Since then, McIlroy has specialized in assembling the back-door Top 10 at large companies, playing well only when the pressure is over. He has averaged two top 10s in four majors every year since 2014. But before Sunday, he had only once been in the final pair on a major Sunday: the 2018 Masters, where he started three strokes behind Patrick Reed and quickly fell on pace.
But something strange happened this year, beginning with his 64th round finish at the Masters, which dropped him in second place, his highest finish ever at Augusta. McIlroy began putting together more strong rounds in every major, with a vision to top the leaderboards at both the PGA Championship and the US Open. He didn’t win one, but he was getting closer.

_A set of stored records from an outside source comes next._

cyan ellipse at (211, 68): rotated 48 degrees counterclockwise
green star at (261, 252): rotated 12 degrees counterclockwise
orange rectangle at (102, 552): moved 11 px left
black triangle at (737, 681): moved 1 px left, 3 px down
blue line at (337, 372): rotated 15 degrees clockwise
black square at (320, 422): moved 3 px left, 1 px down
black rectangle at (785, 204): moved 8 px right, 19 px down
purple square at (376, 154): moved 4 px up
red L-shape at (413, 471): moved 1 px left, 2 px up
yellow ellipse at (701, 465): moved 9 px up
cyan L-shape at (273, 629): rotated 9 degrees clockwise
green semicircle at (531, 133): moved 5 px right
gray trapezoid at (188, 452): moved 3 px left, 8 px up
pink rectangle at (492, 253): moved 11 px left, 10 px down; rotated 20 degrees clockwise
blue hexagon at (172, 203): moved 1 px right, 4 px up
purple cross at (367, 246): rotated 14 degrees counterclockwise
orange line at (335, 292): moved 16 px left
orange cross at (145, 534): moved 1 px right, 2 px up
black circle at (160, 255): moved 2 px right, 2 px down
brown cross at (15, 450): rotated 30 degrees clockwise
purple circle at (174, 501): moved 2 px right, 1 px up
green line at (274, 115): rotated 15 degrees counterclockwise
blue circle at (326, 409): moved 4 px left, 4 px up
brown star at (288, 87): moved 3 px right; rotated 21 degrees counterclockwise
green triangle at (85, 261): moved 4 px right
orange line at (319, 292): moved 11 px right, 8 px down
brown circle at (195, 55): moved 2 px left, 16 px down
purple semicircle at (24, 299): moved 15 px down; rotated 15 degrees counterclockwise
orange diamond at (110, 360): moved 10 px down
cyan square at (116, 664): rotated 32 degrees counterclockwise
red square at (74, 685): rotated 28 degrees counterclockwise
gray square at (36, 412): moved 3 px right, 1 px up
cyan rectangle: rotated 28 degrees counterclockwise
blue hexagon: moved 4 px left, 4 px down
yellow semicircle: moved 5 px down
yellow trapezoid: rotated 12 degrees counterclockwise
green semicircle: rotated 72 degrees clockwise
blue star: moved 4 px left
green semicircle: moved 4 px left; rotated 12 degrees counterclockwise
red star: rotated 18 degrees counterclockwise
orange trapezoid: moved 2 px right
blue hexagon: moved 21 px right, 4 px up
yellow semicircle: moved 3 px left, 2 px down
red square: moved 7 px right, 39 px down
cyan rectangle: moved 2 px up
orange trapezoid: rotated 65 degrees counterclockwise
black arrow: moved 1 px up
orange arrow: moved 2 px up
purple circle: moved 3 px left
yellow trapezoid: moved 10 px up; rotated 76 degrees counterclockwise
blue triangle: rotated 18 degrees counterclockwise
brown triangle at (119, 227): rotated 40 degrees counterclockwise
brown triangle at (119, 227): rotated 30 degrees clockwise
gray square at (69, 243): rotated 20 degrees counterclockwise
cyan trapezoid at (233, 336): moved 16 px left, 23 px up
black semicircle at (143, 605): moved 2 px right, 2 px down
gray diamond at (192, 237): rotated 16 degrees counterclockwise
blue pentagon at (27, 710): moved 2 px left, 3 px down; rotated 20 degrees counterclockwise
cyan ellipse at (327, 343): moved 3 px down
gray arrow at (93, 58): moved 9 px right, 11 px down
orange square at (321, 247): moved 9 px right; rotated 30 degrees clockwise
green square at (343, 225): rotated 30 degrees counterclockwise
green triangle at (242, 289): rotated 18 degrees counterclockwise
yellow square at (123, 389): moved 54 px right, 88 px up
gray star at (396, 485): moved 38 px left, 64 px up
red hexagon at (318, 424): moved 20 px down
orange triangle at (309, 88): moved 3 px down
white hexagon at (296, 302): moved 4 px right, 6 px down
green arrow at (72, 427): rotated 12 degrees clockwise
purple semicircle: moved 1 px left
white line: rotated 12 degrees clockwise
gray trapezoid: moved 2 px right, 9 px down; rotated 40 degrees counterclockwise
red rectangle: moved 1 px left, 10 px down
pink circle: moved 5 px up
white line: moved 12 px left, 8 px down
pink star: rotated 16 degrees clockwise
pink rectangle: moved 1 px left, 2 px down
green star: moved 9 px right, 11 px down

McIlroy Open on Friday: The most notable scene in Tiger Woods’ trip around St Andrews was a bit player in what could have been the final. Woods, still recovering from injuries sustained during a car wreck in February 2021, missed the cut by a mile. But as he climbed the 18th fairway, tying his hat to McIlroy, he became clearly emotional.
In addition, Smith and Young in particular had greater success, Smith in particular. Smith posted the lowest 36-hole score in Open Championship history at -13. Young was two strokes behind, and McIlroy and a rising Hovland were three.
That quartet broke away from the rest of the field on Saturday. Despite ideal scoring conditions, no one in the field was able to charge deep. McIlroy and Hovland swapped places with the Cams, taking the lead on Sunday.
One of the benefits of rolling into a Major on Sunday with a four-shot lead is that you have room for others to score a run. Before McIlroy and Hovland even chipped in, Sam Burns dropped 64 and Sodom Kawkanjana and Abraham Anser dropped 65… and no one even came close to five strokes.
On the other hand, one of the drawbacks of rolling into a Major on Sunday with a four-shot lead is that you’re vulnerable to someone going on a five-birdie run. That’s exactly what Smith did for holes 10 to 14, catching and passing McIlroy along the way.
Meanwhile, Hovland faded into the distance. He blinked for the first time with a bogey on the fourth hole – his first since posting the field’s only bogey-free round on Saturday – and couldn’t keep pace with McIlroy and a streaking Smith. Young also couldn’t keep pace, unable to get a crucial birdie putt to drop at 16, which tied him with McIlroy at -18. He rolled into an eagle on the 18th, momentarily, for the lead, but Smith promptly put in a two-foot birdie in the shadow of the Old Course Hotel and R&A Clubhouse. The ending was as epic as the tournament deserved.